The room grew strangely silent, though it was at the part in the movie where the one guy pulls a gun on the other guy.

“You’d make a crappy nihilist,” said Devin. “You should stick to making wiener art.”

“Faith eludes me, but that seems to be the trick.”

“Indeed,” Devin said, "Hey, I'll pay for breakfast."

Walking into the IHOP, Devin commented that there sure were a lot of cops there.

"I wanted to be a cop when I was a kid, but when I was in high school my probation officer told me I’d never make it."

Devin grinned. "They are always so discouraging."

A family of five was seated at a booth in the corner. The eldest daughter, who was around 15 I guessed, kept smiling at me and winking. It was weird, and I said so to Devin. The cops muttered in their corner about deviants they would like to kill.
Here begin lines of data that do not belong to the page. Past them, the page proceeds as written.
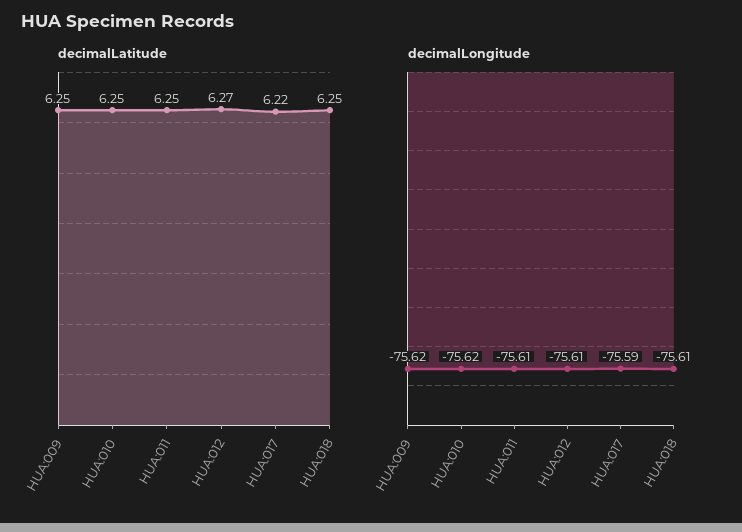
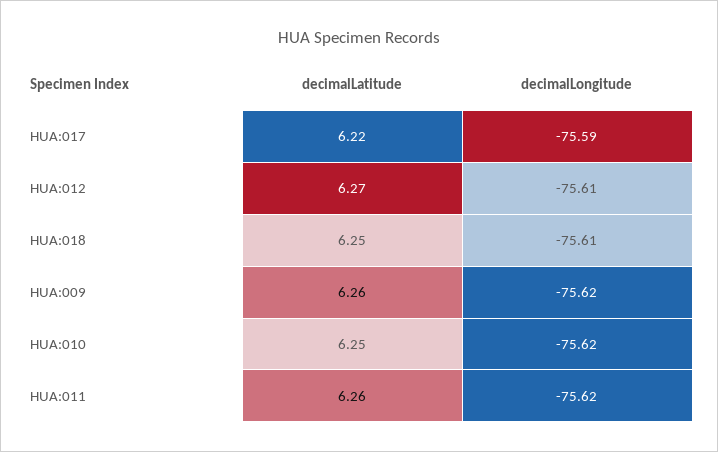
  {
    "decimalLatitude": {
-     "HUA:009": 6.25,
+     "HUA:009": 6.26,
      "HUA:010": 6.25,
-     "HUA:011": 6.25,
+     "HUA:011": 6.26,
      "HUA:012": 6.27,
      "HUA:017": 6.22,
      "HUA:018": 6.25
    },
    "decimalLongitude": {
      "HUA:009": -75.62,
      "HUA:010": -75.62,
-     "HUA:011": -75.61,
+     "HUA:011": -75.62,
      "HUA:012": -75.61,
      "HUA:017": -75.59,
      "HUA:018": -75.61
    }
  }

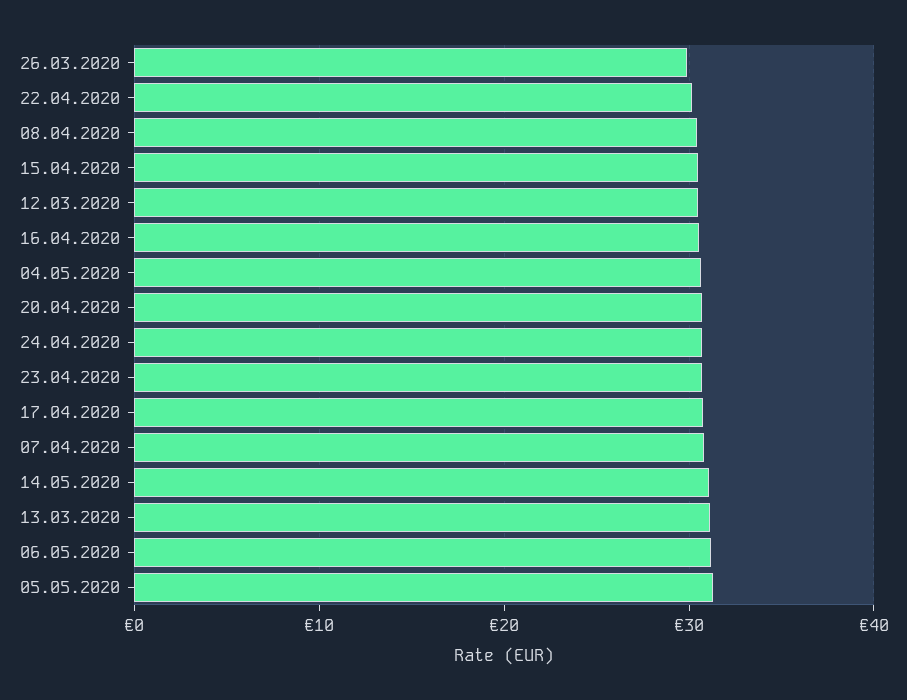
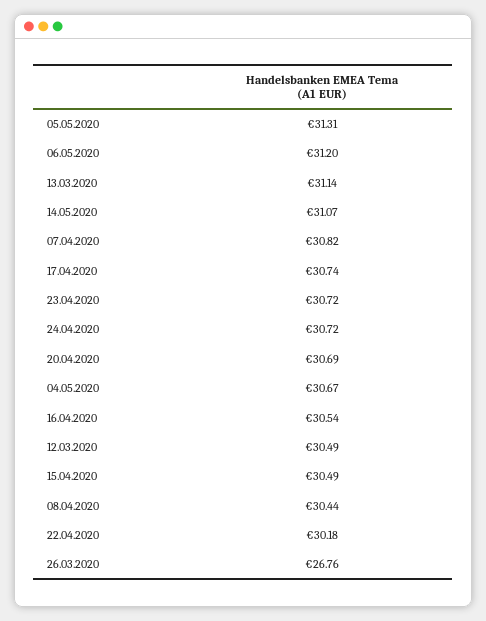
  {
-   "26.03.2020": 30,
+   "26.03.2020": 26.76,
    "22.04.2020": 30.18,
    "08.04.2020": 30.44,
    "15.04.2020": 30.49,
    "12.03.2020": 30.49,
    "16.04.2020": 30.54,
    "04.05.2020": 30.67,
    "20.04.2020": 30.69,
    "24.04.2020": 30.72,
    "23.04.2020": 30.72,
    "17.04.2020": 30.74,
    "07.04.2020": 30.82,
    "14.05.2020": 31.07,
    "13.03.2020": 31.14,
    "06.05.2020": 31.2,
    "05.05.2020": 31.31
  }

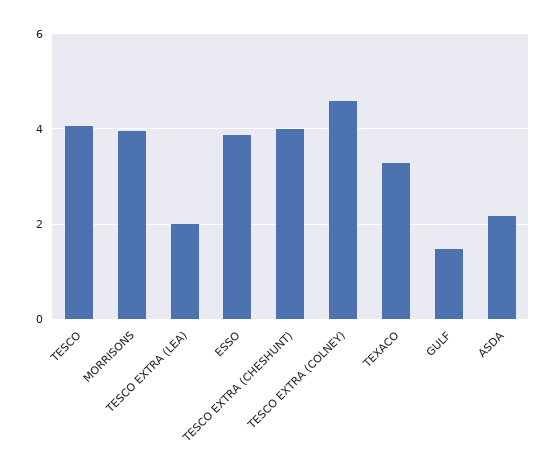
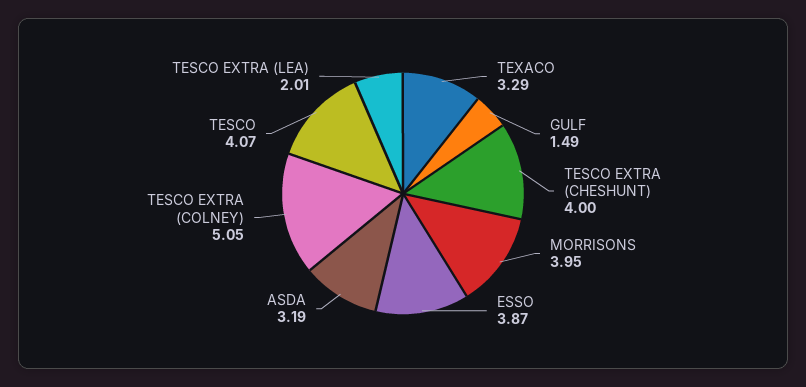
  {
    "TESCO": 4.07,
    "MORRISONS": 3.95,
    "TESCO EXTRA (LEA)": 2.01,
    "ESSO": 3.87,
    "TESCO EXTRA (CHESHUNT)": 4,
-   "TESCO EXTRA (COLNEY)": 4.6,
+   "TESCO EXTRA (COLNEY)": 5.05,
    "TEXACO": 3.29,
    "GULF": 1.49,
-   "ASDA": 2.2
+   "ASDA": 3.19
  }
We ordered more food. Our waitress was the only woman in the world who could save the universe from its cold, entropic pall. I told her so, but I used the word "pretty" instead. She blushed and introduced herself as Susan. She said it like it ended with an exclamation mark.

She went to get our food, and Devin told me he was thinking about joining a monastery. I debated with him the advantages and disadvantages of monastic life. It was either all real or all bullshit, but even if it was all bullshit the illusion of meaning would be comforting. We invited Susan! to join the discussion after she got off at 6 AM. When we finished our coffee she left with us.
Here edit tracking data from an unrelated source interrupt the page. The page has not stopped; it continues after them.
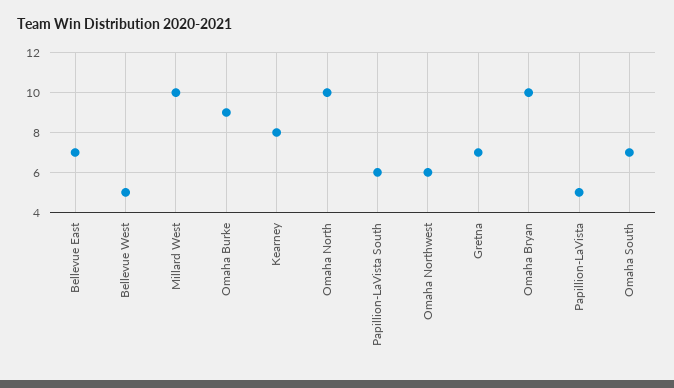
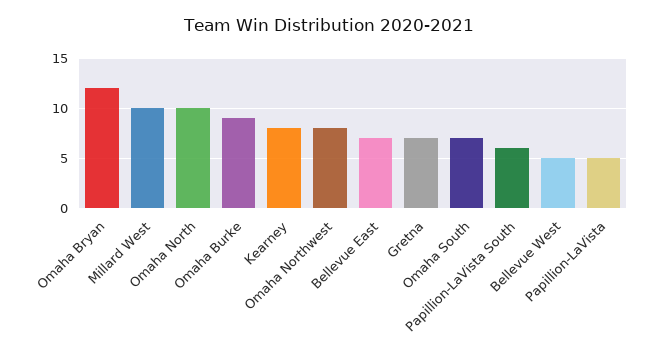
  {
    "Bellevue East": 7,
    "Bellevue West": 5,
    "Millard West": 10,
    "Omaha Burke": 9,
    "Kearney": 8,
    "Omaha North": 10,
    "Papillion-LaVista South": 6,
-   "Omaha Northwest": 6,
+   "Omaha Northwest": 8,
    "Gretna": 7,
-   "Omaha Bryan": 10,
+   "Omaha Bryan": 12,
    "Papillion-LaVista": 5,
    "Omaha South": 7
  }

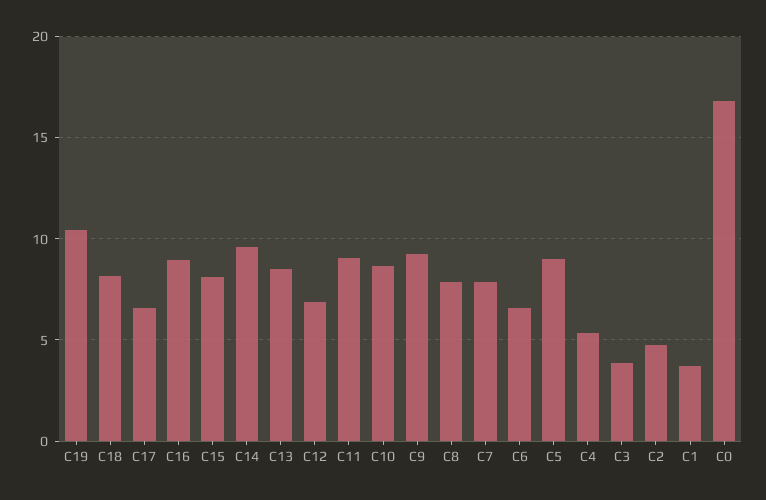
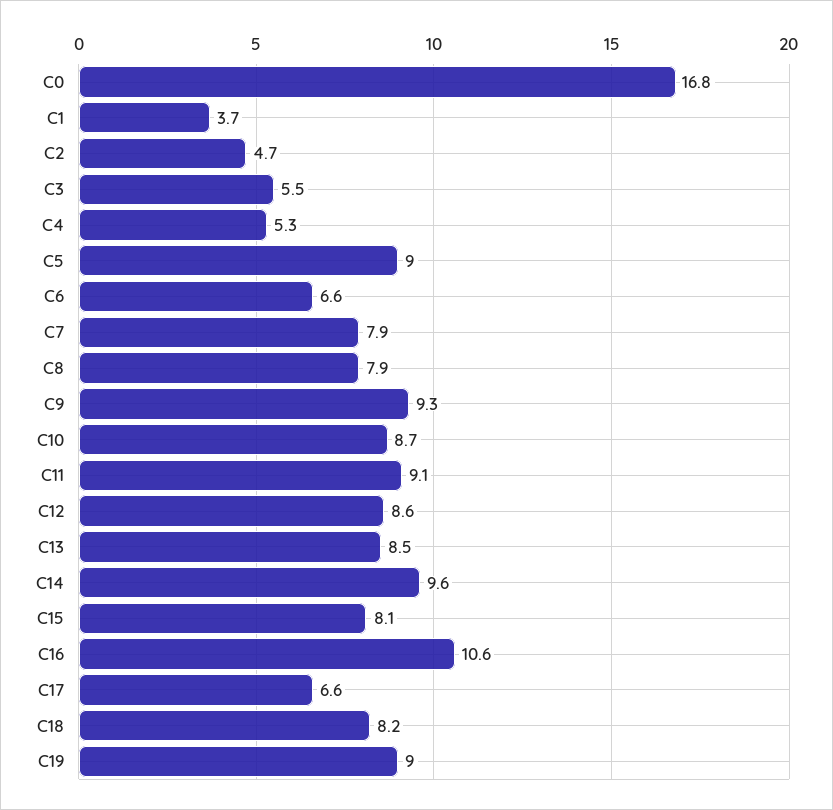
  {
-   "C19": 10.5,
+   "C19": 9,
    "C18": 8.2,
    "C17": 6.6,
-   "C16": 9,
+   "C16": 10.6,
    "C15": 8.1,
    "C14": 9.6,
    "C13": 8.5,
-   "C12": 7,
+   "C12": 8.6,
    "C11": 9.1,
    "C10": 8.7,
    "C9": 9.3,
    "C8": 7.9,
    "C7": 7.9,
    "C6": 6.6,
    "C5": 9,
    "C4": 5.3,
-   "C3": 4,
+   "C3": 5.5,
    "C2": 4.7,
    "C1": 3.7,
    "C0": 16.8
  }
I said, "I have been up for two straight nights. I have one beer at my apartment, I have 5 cigarettes left, and I need a shower. This is perfect. We have to see the sunrise."

The three of us drove up the interstate as the earth began its goodnight bow.

“We have to hurry,” said Susan. Devin tried to convince her that we had all the time in the world. “See, we’re actually driving south at 6:25 PM instead of north at 6:25 AM. We have 12 more hours to get there.” It didn't work. She was far too clever.

“Where are we going, anyway?” asked Devin.

I shrugged. “I think the sun is this way.”

“A quest for the grail,” said Devin.

“The Holy Grail?” asked Susan.

“That’s the one.”

We exited the interstate and drove into a residential neighborhood. None of us had ever seen that side of town before. The air was cool. We could smell the trees. Probably white people lived there. I was wondering if I would remember any of this. At the edge of the neighborhood we saw an oil pump in a field. We drove out to it. A sign on the pump said, "OIL WELL."

"That explains everything," said Devin. I laughed because it seemed somehow metacognitive.

When I looked up Devin was kissing Susan. Then Susan kissed me. I kissed her again. Devin kissed her ears and neck. I kissed her lips. We all kissed for a while, Susan alternating between the two of us. We did not take any of our clothes off. We stopped and wondered aloud where that had come from, and then Susan started laughing. "Whoops," she offered.

We talked about what it was and what it was not.

“Look!” Susan pointed out past the edge of the field. The sun.

“Goddamn,” I said in appreciation. “We almost missed it!”

The sun rose like it did every day and we thought it was pretty spectacular all of a sudden, how it didn’t have to be there and neither did we. It was all improbable and terrifying and beautiful, whether there was a God or not.

We went back to the IHOP and dropped Susan off. She thanked us for being nice and not raping or killing her. We said it was our pleasure, but that she should be careful in the future.

“But then I would have missed the sunrise,” she said.

“Goddamn,” said Devin.

“Goddamn,” said I.

Since we were in the neighborhood, we decided to go see what the hot dog had come to. We walked to the 7-11 and studied the street. It was no longer there, only a grease spot. I reckoned aloud that it was the ghost of the hotdog, the dream of the hotdog--.

"No,” said Devin. “It is the mere reflection of the hotdog that was so perfect it was grotesque."

That seemed as right to me as it could have been, so we said goodnight. He walked down 19th toward his apartment, and I walked back to the car. I didn’t want to go home, but I guessed that was all there was.